Weg von Wien. Weg von seiner Wohnung. Weg von ihm.

Ich wusste nicht einmal in welche Richtung ich fuhr. Geschweige denn, wohin ich wollte.

Auf der Fahrt zerbrach ich meinen Kopf. Was war an diesem Abend falsch gelaufen? Hätte alles anders verlaufen können?

Tränen rollten über meine Wangen. Ich konnte gerade noch das gelb-orange Straßenlicht erkennen, dass entlang der Autobahn angebracht war. Das Licht blendete jedes Mal, als ich meine Augen schloss oder meine Augen sich mit noch mehr Tränen füllten, die eine nach der anderen von der Schwerkraft angezogen wurden und sich lösten.

Ich verlangsamte mein Tempo bei einer Kurve. Zudem konnte ich nicht mehr viel von der Straße erkennen und fuhr anstatt der erlaubten 100 km/h nur 70. Stören tat es niemanden, da es niemanden gab, den es stören konnte. Die Straße war wie leer gefegt und auch an Gegenverkehr mangelte es. Ab und zu blendete mich ein Auto, aber das war schnell vorbei.

Mit einem Mal riss es mich aus meinen Gedanken. Ich trat abrupt auf die Bremse, so fest ich konnte. Das Auto fing zu quietschen an und es rutschte immer langsamer hin und her. Doch als mein Fahrzeug endlich zum Stillstand gekommen war, erkannte ich erst, dass ich mit dem frühzeitigen langsam fahren und anhalten richtig gehandelt hatte. Ich stand nun vor einem Unfallort.

Ein roter BMW stand auf dem Kopf und ihn umgab eine dunkle Flüssigkeit. Scheiße.

Ich schnappte mir meine Warnweste und verließ meinen Wagen. Ich musste jetzt richtig handeln und keine Zeit verschwenden. Das hatte höchste Priorität.

Schnell lief ich zu dem roten Auto und stellte fest, dass die Flüssigkeit tatsächlich Blut war.

"Hallo?", fragte ich und bekam - natürlich - keine Antwort. Verdammt.

Da erkannte ich, dass ein junger Mann ein paar Meter entfernt auf den Boden lag. Neben ihm noch ein Motorrad. Aber der junge Mann hatte keinen Motorradhelm auf. Entweder war er ein leichtsinniger Fahrer oder gar keiner.

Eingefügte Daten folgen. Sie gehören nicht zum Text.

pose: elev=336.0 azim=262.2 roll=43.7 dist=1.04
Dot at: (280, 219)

In diesem Moment wünschte ich mir, dass so spät in der Nacht doch irgendwer unterwegs war. Oh mein Gott! Wie konnte ich das vergessen!

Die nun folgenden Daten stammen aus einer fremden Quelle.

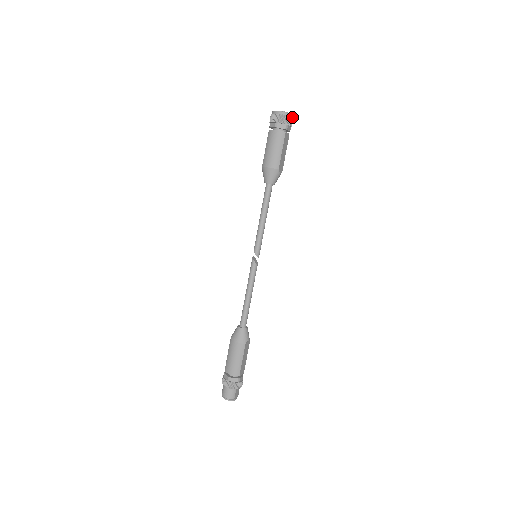
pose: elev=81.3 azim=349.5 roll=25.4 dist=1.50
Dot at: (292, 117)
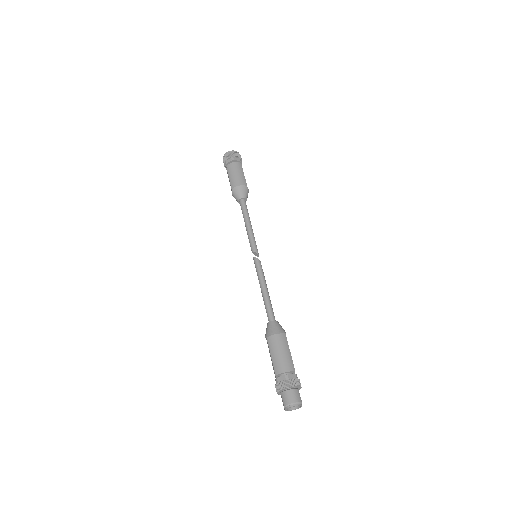
Dot at: occluded
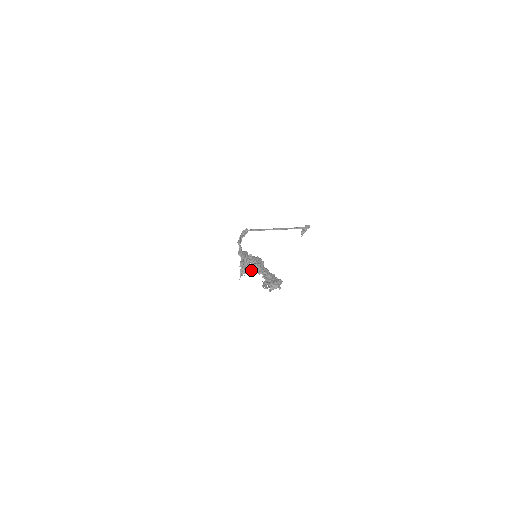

Ich tippte schnell die Nummer der Rettung in mein Telefon ein und teilte der Frau am anderen Ende der Leitung mit, wo ich war und was passiert war beziehungsweise was das Resultat des Geschehnisses war.

"Beruhigen Sie sich", meinte sie. "Suchen Sie Verletzte und kümmern Sie sich um sie. Versuchen sie ein Leben zu retten."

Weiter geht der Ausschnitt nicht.